Lombardi, a 2017 graduate of the University of Redlands was among the first to submit a dance video to the group. She uploaded her performance of a jingle dress dance. “I danced three or four times before submitting the video because it felt so good to dance,” she said.
Lombardi earned two bachelor’s degrees in liberal studies and in race and ethnics with an emphasis in Native American studies. She previously taught first grade in a Morongo reservation school where she encouraged students to learn their native language, history and culture. Lombardi typically participates in an average of 20 powwows a year during the summer in California and areas of the Southwest. “It does make you feel good to share the culture,” she said.
The quarantine dance videos are created by Native Americans around the United States and Canada including various parts of California and the West Coast, the Southwest, the East Coast, and Alaska, and represent hundreds of native and Indigenous tribes from North America, including the Aztecs.
“It’s our way of life and it gives them something to look forward to” while remaining at home, Rosales said. “I didn’t expect it to grow this big at all.
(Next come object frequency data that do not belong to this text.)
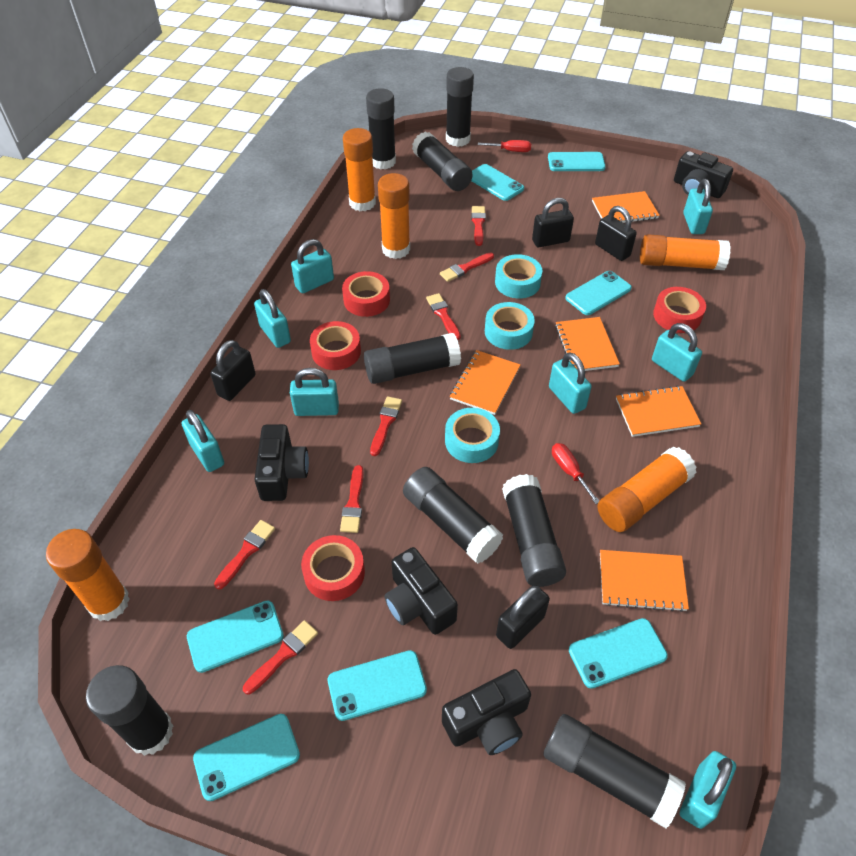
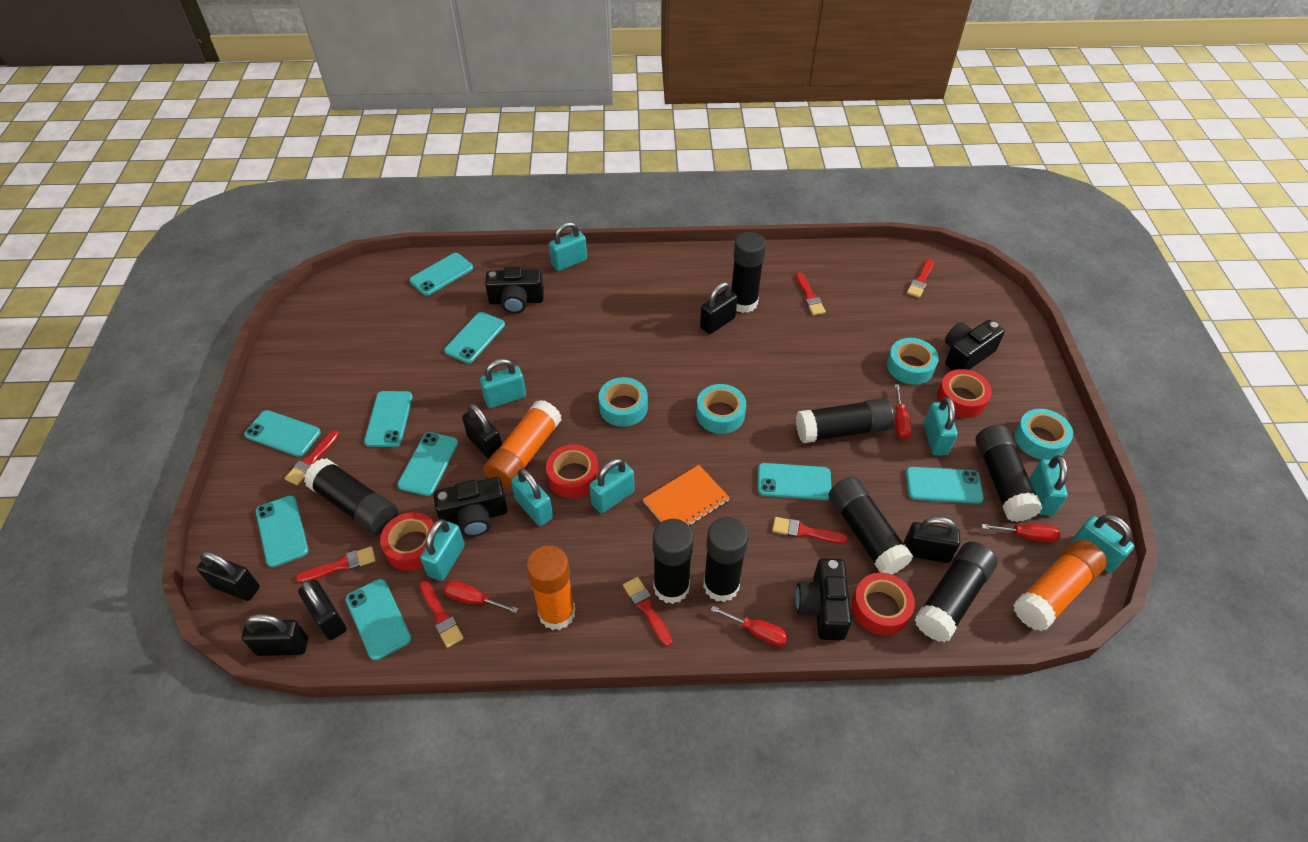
black padlock: [210,340,256,401] [496,585,550,649] [532,198,574,247] [595,206,637,261] = 4 -> [197,551,260,601] [242,614,308,656] [298,580,347,640] [462,404,502,459] [700,282,738,334] [904,516,960,563] = 6
orange glue stick: [46,529,130,621] [343,128,376,211] [378,173,410,259] [597,446,697,532] [640,234,731,270] = 5 -> [483,400,562,488] [526,545,576,630] [1013,540,1107,631] = 3
orange notebook: [450,350,520,415] [555,317,620,371] [592,191,660,223] [600,550,689,612] [616,386,701,437] = 5 -> [643,465,730,526] = 1
red screwdriver: [478,140,531,152] [552,443,599,504] = 2 -> [443,580,518,613] [711,606,788,647] [895,384,912,440] [982,524,1060,542] = 4
turquoise phone: [187,600,284,673] [193,714,300,801] [328,650,427,721] [471,164,524,201] [548,152,606,171] [565,271,632,315] [569,618,668,689] = 7 -> [244,410,321,457] [256,495,308,567] [345,579,412,660] [364,391,413,447] [397,432,458,496] [409,253,473,296] [444,312,505,363] [758,463,831,500] [906,467,984,504] = 9
turquoise tape: [445,408,500,463] [485,302,535,350] [495,254,542,298] = 3 -> [599,377,648,427] [696,384,746,434] [887,338,939,385] [1014,409,1073,460] = 4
Everyone’s helping to keep the people dancing. This is because of all of us.”
About the Nuñez Community Foundation:
The Nuñez Community Foundation is a nonprofit 501(c)3 located in Milpitas, Calif. It was established in 2016-2017 by the Nuñez family. Its mission is to award scholarships to individuals who have successfully overcome adversity; to recognize their accomplishments; and to motivate them to pursue higher education. The foundation’s focus on aiding underrepresented students includes mentoring, assistance with internships and educational programs at schools.